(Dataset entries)
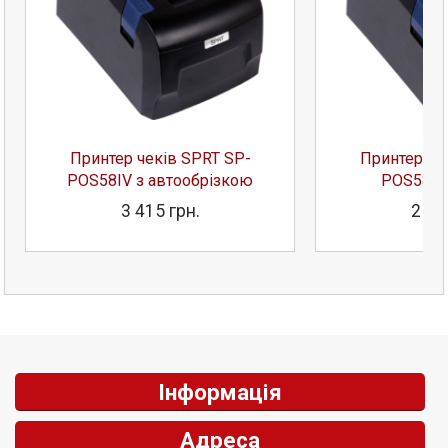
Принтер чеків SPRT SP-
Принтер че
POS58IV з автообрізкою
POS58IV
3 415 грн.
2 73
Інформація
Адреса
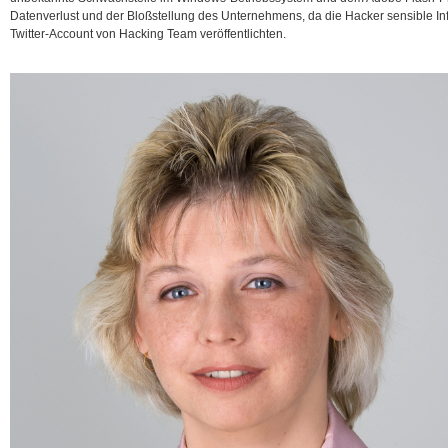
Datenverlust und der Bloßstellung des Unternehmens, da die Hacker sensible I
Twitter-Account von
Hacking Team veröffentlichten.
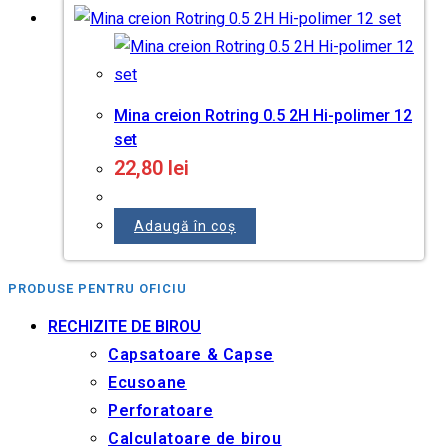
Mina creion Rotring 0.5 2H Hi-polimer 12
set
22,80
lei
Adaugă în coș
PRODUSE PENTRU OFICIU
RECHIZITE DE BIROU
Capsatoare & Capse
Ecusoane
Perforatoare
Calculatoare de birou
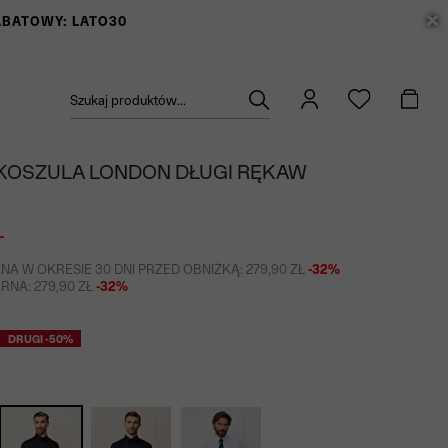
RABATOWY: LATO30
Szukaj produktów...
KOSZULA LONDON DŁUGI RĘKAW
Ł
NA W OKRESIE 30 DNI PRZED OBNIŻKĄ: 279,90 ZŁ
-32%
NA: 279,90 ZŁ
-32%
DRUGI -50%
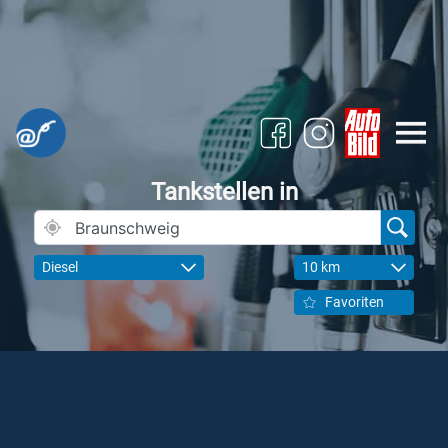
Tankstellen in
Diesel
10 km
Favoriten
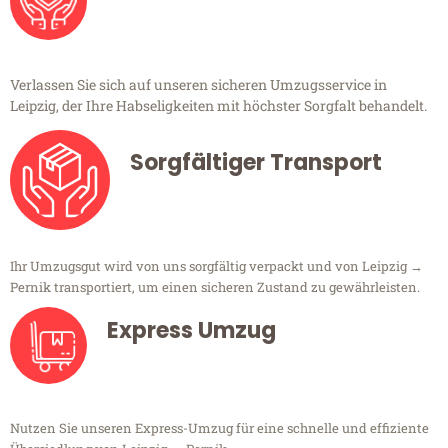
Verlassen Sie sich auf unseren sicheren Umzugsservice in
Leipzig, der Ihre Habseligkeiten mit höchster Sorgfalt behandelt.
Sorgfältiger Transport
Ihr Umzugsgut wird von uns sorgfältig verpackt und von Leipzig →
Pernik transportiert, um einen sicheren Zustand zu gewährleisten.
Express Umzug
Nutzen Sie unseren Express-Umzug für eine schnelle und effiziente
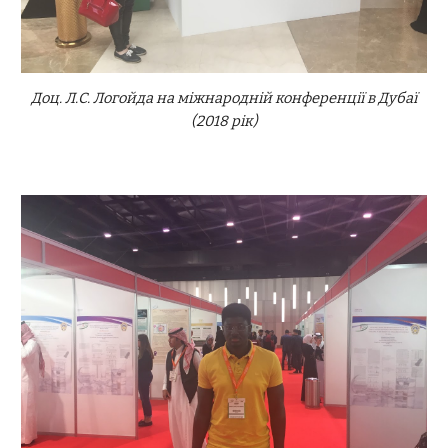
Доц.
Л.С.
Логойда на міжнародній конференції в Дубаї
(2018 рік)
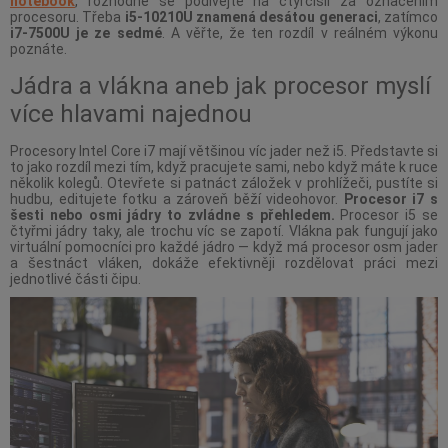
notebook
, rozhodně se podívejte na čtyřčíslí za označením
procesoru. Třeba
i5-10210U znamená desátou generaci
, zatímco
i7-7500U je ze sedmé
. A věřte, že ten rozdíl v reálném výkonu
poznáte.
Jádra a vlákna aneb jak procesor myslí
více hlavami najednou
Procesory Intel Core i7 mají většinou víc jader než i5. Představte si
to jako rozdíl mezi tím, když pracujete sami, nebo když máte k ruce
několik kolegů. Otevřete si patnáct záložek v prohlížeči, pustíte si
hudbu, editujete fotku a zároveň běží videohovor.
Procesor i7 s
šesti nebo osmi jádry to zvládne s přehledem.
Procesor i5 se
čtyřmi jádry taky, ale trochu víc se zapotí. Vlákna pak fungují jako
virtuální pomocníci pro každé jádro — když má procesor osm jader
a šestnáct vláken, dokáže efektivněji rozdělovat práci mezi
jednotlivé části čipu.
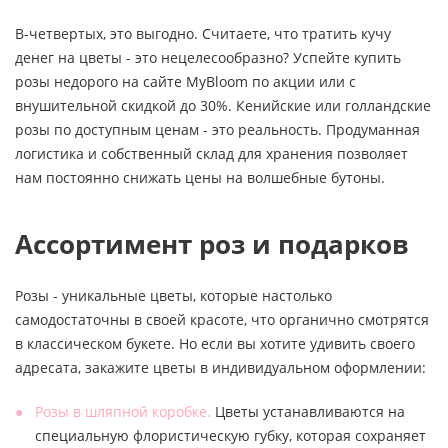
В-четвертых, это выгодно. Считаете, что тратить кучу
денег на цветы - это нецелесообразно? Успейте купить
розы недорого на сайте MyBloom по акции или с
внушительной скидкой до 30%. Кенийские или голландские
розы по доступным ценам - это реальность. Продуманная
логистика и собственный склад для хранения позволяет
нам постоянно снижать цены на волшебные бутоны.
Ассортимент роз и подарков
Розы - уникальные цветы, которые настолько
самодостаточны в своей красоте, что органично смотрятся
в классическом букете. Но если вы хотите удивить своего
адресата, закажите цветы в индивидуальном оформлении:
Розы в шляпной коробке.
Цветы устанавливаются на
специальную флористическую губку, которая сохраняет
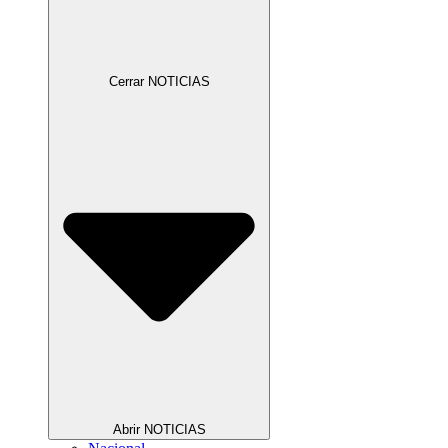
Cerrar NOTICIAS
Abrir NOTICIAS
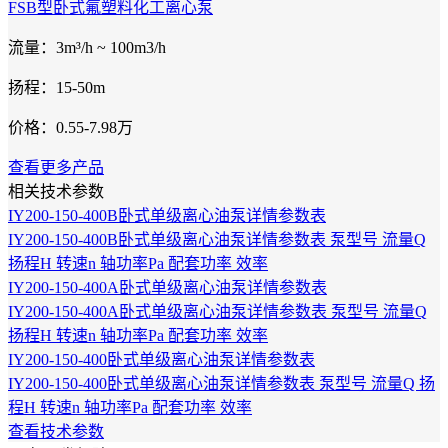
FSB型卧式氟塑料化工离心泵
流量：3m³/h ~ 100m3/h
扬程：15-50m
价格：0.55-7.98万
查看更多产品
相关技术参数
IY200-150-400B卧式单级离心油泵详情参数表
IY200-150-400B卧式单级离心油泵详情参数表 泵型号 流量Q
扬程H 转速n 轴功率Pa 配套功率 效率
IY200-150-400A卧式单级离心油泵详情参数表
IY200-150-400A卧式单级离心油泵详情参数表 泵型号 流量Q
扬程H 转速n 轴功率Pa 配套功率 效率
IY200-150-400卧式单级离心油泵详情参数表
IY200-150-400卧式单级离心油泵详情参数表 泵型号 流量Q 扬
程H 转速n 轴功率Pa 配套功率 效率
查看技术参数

---

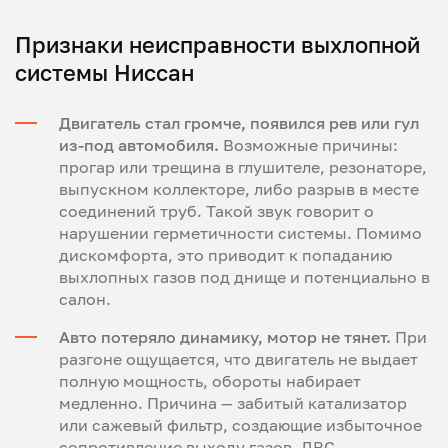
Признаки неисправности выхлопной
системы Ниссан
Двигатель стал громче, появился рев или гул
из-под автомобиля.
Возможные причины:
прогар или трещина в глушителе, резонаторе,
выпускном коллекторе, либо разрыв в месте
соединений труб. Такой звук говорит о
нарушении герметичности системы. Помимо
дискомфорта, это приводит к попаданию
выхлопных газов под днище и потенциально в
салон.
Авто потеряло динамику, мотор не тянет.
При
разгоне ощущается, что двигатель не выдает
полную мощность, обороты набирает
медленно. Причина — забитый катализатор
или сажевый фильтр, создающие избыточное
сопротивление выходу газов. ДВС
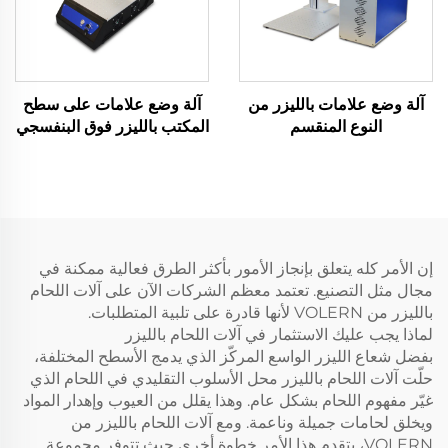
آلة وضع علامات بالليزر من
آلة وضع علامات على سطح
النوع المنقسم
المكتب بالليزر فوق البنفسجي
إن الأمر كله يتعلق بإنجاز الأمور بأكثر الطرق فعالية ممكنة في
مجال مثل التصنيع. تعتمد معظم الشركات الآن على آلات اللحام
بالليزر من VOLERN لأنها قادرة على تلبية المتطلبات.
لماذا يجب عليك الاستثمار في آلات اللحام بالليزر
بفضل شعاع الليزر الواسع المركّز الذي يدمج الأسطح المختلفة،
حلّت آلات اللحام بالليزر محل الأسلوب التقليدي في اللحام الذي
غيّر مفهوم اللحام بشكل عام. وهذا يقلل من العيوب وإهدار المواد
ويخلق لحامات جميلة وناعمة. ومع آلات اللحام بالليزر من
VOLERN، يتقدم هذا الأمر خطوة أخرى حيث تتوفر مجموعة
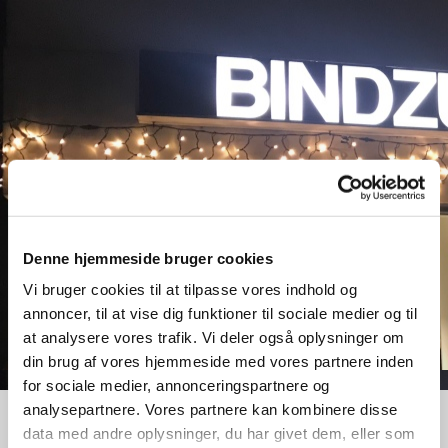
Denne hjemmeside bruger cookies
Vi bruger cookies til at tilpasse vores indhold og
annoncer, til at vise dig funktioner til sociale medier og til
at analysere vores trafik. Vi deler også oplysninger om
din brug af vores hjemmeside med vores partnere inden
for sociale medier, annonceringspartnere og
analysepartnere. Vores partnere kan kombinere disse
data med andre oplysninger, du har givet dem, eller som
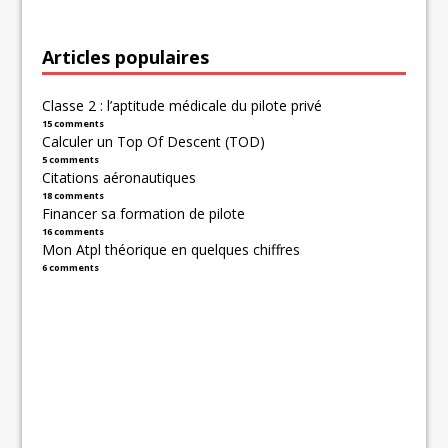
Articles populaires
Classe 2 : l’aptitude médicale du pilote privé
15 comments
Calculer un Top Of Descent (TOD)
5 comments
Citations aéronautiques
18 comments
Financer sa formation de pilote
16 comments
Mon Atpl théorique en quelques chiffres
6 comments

--

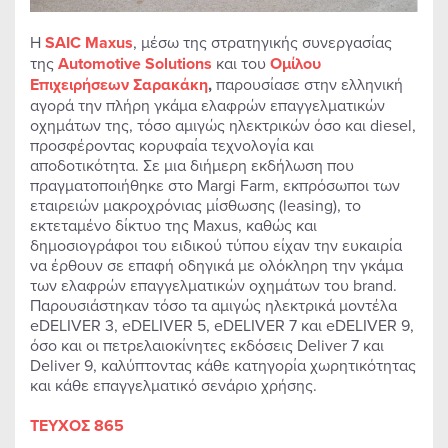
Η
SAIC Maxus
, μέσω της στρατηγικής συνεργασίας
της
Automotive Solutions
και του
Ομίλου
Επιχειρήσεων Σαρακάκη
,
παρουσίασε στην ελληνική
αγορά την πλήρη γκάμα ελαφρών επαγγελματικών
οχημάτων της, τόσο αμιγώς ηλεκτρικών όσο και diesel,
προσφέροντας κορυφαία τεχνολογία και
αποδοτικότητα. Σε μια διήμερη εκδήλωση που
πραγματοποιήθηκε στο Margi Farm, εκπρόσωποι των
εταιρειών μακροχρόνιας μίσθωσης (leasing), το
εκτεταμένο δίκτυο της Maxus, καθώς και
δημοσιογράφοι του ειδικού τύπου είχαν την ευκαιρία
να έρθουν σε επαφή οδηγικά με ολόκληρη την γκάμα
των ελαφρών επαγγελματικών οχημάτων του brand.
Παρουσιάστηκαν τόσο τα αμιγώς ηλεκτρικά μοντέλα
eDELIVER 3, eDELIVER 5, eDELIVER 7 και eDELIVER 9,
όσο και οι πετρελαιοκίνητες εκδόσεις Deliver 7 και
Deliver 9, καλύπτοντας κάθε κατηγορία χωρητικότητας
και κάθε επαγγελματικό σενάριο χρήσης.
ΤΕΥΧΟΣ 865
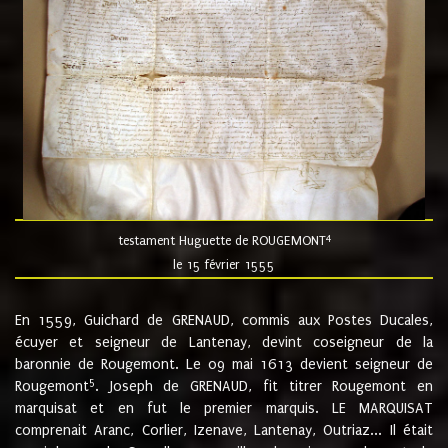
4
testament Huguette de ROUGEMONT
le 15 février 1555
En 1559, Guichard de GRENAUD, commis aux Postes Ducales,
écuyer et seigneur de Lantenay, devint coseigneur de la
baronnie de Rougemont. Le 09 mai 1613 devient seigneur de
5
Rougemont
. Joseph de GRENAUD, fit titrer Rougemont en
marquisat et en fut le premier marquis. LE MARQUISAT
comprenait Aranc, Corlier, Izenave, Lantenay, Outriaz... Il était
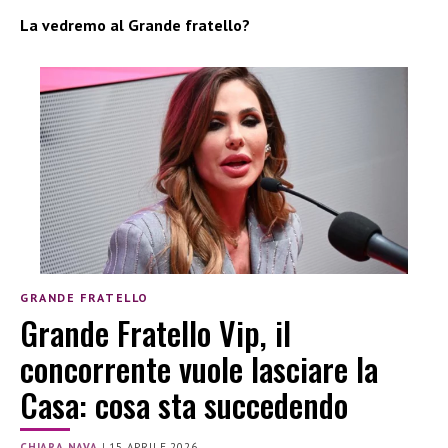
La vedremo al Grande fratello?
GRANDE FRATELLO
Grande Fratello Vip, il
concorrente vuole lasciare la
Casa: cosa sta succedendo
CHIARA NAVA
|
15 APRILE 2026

PROBLEM DETAILS ▸
Looking at the entries, work out how many lines hold the word "bruger". Give the number and nothing else.

COMPLETED TASK ▸
2